Been using and playing with virtual machines a lot and it is pretty clear, you benefit from having an SSD and more memory. While the latest macbooks are faster, etc., even a five year old machine still work great. I’m amazed at the quality of the keyboard and the cases and the displays. The SSDs on the Unibody Macs are easy to replace and the back comes off with screws, so what’s the maximum RAM you can put into each machine? The good news is that many Macs can support more than what Apple says as noted by EveryMac’s very complete list:
Actual Maximum RAM of All G3 and Later Macs – Macs By Capability @ EveryMac.com
The actual maximum RAM of each recent — G3 and later — Mac is listed below. For complete specs on a particular system, click on the name of the Mac (left column).
Please note asterisks, as these indicate that particularly important details (such as a different “official” maximum RAM capacity) are provided on the complete specs page.

RAW DATA
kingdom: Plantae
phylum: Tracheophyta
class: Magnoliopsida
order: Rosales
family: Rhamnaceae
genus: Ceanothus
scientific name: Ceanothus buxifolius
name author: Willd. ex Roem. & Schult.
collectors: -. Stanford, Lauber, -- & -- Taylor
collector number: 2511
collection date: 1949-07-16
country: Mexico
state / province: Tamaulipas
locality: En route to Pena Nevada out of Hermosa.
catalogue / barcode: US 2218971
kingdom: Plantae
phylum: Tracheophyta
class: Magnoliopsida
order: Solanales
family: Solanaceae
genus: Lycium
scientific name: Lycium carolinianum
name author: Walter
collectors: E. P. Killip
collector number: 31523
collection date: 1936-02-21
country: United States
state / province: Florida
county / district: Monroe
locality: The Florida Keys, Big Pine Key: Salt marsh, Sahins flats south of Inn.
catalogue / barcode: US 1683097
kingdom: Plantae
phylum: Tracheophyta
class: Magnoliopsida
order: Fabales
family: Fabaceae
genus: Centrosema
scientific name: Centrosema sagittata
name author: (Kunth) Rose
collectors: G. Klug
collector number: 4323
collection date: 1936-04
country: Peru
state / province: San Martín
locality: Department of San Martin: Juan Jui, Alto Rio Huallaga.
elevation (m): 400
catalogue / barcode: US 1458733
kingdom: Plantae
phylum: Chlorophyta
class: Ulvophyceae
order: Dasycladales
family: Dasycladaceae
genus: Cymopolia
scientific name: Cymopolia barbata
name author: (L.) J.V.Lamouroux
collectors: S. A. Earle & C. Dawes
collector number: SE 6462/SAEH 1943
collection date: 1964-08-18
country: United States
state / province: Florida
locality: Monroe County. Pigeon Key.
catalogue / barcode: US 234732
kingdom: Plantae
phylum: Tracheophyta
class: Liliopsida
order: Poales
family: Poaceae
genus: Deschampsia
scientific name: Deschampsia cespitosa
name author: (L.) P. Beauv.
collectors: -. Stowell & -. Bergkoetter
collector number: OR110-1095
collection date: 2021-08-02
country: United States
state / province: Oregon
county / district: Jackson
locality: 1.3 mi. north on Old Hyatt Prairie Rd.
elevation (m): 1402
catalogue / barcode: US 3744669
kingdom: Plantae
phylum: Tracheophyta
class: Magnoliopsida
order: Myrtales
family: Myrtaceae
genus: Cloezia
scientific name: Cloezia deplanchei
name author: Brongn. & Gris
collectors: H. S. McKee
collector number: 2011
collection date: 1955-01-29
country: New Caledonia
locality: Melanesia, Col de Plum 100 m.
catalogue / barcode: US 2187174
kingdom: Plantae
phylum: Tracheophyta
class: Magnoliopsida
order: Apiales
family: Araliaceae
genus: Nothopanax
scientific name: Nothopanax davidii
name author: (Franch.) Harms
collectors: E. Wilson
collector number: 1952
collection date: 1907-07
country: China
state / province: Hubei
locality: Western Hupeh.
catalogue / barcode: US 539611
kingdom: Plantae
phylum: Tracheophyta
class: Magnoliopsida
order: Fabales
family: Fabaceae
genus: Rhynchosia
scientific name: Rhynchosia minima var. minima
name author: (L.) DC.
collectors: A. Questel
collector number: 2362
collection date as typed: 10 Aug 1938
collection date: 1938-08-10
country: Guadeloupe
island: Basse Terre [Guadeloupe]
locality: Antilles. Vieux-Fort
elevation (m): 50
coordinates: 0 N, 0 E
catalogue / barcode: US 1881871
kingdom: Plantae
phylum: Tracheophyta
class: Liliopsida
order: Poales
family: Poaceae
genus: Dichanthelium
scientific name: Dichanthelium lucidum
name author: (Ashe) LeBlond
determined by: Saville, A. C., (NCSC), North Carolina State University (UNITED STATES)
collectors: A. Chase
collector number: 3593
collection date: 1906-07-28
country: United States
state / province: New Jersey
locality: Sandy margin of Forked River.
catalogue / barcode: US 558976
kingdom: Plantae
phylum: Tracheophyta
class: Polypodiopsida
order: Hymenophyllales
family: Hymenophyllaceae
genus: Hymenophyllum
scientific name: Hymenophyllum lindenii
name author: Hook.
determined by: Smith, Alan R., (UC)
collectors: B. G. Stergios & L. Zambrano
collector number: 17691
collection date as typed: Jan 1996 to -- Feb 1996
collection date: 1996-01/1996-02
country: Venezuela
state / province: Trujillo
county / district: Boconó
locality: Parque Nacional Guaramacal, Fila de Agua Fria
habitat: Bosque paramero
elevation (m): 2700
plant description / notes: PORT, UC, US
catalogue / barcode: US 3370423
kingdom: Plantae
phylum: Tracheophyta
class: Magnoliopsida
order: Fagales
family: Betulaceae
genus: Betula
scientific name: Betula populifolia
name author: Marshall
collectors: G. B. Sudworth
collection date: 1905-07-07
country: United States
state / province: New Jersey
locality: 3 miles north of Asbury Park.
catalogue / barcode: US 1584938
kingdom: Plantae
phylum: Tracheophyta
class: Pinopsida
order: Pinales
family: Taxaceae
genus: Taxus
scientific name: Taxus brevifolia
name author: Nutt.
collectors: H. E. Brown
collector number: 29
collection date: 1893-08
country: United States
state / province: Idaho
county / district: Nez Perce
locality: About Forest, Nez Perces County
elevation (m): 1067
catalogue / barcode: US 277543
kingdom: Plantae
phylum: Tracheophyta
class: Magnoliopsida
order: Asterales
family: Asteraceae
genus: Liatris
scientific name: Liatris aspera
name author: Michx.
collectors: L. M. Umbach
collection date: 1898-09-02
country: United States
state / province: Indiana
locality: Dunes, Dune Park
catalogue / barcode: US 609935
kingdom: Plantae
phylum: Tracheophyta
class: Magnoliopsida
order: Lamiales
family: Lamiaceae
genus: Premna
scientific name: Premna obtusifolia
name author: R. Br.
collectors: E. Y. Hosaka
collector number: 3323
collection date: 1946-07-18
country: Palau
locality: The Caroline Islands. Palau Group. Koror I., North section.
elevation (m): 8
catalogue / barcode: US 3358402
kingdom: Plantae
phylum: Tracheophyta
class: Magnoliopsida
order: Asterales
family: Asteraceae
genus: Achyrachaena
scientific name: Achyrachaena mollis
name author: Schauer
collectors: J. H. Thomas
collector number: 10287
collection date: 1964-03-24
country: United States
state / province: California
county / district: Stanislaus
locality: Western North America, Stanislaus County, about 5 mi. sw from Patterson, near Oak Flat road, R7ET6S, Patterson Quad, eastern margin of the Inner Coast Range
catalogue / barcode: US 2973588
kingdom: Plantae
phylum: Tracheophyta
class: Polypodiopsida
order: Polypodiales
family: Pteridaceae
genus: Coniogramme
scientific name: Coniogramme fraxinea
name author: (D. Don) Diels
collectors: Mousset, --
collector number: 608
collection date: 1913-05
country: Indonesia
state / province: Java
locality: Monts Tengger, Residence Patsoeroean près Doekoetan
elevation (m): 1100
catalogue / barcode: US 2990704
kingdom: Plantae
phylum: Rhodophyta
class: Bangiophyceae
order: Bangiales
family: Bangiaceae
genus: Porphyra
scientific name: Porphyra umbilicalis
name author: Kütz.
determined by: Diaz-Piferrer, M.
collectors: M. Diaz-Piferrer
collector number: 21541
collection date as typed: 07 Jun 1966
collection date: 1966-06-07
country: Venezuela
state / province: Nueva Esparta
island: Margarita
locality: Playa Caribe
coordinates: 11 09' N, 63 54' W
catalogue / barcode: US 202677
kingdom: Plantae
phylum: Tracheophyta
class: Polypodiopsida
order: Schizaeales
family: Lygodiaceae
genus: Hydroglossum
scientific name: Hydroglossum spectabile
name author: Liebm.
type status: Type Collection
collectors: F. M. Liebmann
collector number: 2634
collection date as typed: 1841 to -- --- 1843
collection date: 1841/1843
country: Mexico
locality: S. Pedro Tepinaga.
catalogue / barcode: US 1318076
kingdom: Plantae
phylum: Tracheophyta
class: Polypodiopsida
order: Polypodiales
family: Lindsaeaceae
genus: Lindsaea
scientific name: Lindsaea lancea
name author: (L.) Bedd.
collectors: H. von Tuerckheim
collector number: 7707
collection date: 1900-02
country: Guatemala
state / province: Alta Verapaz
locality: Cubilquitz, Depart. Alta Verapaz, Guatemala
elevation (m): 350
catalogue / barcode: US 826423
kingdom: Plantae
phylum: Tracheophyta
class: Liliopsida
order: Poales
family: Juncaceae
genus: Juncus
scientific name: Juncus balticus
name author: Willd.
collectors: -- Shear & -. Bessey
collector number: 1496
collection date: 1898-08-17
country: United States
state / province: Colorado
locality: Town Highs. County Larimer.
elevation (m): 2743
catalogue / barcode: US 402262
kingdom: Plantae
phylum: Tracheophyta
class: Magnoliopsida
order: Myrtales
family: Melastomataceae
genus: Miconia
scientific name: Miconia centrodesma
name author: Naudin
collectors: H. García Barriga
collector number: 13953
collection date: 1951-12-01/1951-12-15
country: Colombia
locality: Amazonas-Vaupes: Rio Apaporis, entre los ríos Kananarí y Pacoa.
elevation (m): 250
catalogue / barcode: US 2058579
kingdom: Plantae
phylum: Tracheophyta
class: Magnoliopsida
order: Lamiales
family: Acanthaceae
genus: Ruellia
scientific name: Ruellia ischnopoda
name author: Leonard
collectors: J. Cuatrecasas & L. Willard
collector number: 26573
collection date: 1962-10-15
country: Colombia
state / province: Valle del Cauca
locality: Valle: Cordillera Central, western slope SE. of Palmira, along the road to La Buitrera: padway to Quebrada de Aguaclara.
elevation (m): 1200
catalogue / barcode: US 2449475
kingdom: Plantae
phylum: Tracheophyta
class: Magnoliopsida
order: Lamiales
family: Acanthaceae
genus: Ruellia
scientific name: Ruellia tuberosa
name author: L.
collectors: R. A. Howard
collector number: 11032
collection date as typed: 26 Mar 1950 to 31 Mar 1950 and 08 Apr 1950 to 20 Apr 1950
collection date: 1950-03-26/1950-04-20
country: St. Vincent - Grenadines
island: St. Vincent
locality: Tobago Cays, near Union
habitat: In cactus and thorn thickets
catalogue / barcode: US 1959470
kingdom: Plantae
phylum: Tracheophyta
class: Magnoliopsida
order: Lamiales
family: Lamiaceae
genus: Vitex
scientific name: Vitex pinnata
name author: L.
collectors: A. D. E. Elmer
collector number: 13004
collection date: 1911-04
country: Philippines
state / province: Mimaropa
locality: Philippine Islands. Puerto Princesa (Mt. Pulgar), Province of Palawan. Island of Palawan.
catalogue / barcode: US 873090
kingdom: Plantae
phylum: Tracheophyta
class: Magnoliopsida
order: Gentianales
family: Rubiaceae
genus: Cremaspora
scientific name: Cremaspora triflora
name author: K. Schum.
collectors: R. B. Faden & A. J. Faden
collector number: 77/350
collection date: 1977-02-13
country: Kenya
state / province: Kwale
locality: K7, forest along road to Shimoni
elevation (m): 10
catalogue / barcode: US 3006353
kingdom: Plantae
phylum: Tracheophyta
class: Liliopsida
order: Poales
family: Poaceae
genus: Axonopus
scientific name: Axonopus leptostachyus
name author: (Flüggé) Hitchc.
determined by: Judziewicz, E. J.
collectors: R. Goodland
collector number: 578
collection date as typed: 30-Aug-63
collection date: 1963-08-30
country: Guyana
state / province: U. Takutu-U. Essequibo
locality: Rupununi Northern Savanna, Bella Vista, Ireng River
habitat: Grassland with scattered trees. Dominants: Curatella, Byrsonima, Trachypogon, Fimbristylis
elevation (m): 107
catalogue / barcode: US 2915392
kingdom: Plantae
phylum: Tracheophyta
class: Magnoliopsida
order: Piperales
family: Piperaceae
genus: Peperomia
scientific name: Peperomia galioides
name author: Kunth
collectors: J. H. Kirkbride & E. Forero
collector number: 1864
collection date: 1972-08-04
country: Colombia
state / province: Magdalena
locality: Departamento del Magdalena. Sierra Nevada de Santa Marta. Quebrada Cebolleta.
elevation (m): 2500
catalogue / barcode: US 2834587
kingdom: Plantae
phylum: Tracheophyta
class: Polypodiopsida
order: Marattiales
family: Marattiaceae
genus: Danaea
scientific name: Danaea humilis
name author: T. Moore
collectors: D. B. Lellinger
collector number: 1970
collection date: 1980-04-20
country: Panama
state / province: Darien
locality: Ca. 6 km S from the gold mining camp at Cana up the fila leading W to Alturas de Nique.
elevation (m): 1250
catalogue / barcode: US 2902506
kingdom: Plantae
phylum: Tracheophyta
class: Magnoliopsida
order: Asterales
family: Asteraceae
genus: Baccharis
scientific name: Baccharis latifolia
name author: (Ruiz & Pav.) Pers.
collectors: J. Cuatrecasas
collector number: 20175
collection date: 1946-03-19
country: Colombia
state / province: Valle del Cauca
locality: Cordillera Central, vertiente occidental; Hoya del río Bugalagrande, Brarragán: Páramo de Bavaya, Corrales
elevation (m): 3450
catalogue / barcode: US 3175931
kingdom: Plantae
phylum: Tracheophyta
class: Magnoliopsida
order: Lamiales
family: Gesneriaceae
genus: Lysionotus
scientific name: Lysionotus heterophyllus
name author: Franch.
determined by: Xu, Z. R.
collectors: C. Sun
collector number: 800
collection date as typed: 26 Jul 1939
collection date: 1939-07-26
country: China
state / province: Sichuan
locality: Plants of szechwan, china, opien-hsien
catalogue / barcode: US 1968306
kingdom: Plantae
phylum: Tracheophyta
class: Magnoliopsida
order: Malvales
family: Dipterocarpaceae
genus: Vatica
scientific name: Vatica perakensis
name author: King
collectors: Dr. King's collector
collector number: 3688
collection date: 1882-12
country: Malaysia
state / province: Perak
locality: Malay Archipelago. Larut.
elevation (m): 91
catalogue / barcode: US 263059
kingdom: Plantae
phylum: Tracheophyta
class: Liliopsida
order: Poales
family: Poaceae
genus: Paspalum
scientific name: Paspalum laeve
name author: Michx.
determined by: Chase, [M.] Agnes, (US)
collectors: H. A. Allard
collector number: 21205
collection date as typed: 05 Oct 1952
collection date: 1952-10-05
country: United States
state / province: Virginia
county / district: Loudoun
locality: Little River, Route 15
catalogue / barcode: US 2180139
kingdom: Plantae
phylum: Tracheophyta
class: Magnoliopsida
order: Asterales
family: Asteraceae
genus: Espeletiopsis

TASK 1
In the post on Mac memory upgrades, copy the passage from "Please note asterisks, as" up to and including "complete specs page.".
TASK 2
According to the post on Mac memory upgrades, what two things benefit someone who uses virtual machines a lot?

WORKED SOLUTION 1
Please note asterisks, as these indicate that particularly important details (such as a different “official” maximum RAM capacity) are provided on the complete specs page.

WORKED SOLUTION 2
An SSD and more memory.